Deere agrees to pay $1 million over air quality violations

State alleges Cedar Falls center violated limits on four pollutants for 12-13 years

Des Moines — Deere & Co. has agreed to pay $1 million for violating air quality standards over a 12- to- 13-year period at its diesel-engine testing center in Cedar Falls.

Chief District Judge Kellyann M. Lekar entered a consent decree Thursday in Black Hawk County. As part of the decree, Deere also agreed to conduct annual environmental audits by a third party for at least three years and until they receive two consecutive audit reports with no or minimal violations. The company would be required to correct any violations in a timely manner.

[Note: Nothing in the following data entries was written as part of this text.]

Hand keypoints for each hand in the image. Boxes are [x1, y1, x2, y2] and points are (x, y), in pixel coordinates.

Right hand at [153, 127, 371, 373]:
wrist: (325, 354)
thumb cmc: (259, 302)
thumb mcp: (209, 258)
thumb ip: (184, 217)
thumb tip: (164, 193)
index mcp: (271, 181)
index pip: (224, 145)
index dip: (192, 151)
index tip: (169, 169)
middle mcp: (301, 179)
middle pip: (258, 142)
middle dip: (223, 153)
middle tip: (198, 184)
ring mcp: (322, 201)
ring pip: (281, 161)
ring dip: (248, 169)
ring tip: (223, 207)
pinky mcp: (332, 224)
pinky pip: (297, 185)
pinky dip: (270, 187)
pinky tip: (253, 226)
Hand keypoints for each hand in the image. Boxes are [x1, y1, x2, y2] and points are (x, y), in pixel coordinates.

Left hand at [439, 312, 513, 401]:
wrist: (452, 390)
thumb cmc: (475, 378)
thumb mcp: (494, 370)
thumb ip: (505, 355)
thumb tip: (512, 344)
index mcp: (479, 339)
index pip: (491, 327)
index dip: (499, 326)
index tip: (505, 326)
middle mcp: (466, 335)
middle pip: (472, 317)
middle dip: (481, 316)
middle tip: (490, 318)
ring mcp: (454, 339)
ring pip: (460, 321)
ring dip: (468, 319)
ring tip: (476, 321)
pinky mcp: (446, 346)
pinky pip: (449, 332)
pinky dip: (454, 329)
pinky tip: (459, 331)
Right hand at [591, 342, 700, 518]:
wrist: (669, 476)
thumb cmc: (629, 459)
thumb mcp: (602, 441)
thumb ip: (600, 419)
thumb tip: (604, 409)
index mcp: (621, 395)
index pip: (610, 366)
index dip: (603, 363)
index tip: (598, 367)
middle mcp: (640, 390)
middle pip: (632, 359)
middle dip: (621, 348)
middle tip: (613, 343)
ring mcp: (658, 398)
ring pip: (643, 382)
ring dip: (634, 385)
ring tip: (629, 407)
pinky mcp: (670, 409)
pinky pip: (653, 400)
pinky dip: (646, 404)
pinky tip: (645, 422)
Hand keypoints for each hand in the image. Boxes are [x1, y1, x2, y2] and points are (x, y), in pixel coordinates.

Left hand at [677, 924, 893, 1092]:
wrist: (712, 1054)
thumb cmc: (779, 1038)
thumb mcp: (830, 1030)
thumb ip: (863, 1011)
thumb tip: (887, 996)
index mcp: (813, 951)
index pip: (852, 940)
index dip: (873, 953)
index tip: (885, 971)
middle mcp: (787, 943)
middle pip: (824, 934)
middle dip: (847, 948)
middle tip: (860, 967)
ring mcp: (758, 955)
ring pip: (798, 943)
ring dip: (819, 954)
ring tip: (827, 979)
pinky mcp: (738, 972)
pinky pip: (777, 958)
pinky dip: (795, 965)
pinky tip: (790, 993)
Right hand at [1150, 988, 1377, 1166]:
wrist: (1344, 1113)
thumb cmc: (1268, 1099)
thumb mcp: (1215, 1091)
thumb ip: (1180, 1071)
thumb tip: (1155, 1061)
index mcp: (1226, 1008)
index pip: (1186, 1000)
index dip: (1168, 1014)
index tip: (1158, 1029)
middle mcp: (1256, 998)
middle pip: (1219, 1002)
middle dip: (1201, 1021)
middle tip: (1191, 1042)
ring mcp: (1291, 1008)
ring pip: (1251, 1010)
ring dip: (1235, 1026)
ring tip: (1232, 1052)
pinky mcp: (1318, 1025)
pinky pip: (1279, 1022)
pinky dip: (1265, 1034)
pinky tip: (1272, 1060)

In a petition, the Iowa Department of Natural Resources alleged that Deere had failed to comply with emissions limits in 80 construction permits at its Performance Engineering Center; had operated without proper air quality permits in some cases; had provided inaccurate information to the DNR from 2005 to 2016 on compliance reports; and had violated emissions limits on carbon monoxide, nitrogen oxides and particulate matter from 2005 until 2018.

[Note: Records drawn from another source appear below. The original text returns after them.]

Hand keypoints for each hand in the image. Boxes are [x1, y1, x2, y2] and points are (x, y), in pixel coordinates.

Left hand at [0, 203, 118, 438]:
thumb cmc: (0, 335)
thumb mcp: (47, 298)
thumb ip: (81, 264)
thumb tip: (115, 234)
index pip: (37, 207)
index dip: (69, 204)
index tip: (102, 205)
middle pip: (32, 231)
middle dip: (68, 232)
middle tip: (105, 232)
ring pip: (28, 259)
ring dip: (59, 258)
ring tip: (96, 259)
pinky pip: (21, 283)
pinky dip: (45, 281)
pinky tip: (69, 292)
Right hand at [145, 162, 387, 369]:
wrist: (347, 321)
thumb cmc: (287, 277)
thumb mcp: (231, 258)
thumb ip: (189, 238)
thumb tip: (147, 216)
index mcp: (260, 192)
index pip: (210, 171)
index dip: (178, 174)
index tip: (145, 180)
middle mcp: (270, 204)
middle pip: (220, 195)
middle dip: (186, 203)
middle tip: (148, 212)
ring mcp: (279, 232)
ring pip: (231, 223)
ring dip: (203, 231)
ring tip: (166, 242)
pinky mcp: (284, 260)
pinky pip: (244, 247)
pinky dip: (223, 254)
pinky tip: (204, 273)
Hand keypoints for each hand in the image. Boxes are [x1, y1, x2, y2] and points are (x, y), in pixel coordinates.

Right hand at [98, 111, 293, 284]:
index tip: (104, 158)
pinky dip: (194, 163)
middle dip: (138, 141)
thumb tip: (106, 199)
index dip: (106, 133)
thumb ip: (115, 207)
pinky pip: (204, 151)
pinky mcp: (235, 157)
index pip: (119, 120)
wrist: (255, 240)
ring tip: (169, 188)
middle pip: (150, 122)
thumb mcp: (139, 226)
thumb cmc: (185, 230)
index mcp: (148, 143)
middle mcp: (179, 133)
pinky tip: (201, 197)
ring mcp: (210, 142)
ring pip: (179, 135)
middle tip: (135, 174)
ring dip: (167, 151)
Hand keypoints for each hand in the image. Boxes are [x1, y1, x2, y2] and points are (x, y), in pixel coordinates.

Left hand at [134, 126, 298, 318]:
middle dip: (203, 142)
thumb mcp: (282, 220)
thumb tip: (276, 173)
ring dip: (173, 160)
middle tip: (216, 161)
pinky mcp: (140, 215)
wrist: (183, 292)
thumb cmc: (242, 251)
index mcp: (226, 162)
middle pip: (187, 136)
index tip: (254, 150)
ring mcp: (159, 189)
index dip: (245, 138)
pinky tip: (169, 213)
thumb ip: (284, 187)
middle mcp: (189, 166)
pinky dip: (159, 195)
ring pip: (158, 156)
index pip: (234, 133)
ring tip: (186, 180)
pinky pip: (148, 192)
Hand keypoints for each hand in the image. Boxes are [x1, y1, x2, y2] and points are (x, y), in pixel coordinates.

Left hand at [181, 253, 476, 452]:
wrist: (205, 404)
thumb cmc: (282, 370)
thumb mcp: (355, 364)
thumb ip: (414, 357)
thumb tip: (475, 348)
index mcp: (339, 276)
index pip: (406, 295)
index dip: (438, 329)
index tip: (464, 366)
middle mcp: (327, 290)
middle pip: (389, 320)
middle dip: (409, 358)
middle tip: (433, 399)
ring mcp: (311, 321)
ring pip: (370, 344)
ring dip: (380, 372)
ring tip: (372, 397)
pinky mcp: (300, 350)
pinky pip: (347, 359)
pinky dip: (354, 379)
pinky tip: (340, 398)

Deere agreed not to contest the allegations as part of the settlement with the state.

The Environmental Protection Commission voted to refer the matter to the Iowa Attorney General’s Office in 2018.

“Deere’s violations went on far too long,” Attorney General Tom Miller said. “Even after the violations were discovered, the company continued to exceed emissions limits while it sought revised construction permits from the DNR to address its noncompliance.”  

In 2016, Deere met with the DNR to discuss obtaining permits to allow the company to test larger engines. The DNR discovered that Deere had been providing incorrect information and violating emissions limits since 2006. The Performance Engineering Center’s emissions permits were based on the assumption that Deere would use lower-emitting engines, but in reality it used higher-emitting engines that emitted more nitrogen oxides.

Nitrogen oxides can damage the lining of the lungs and worsen conditions such as asthma and bronchitis.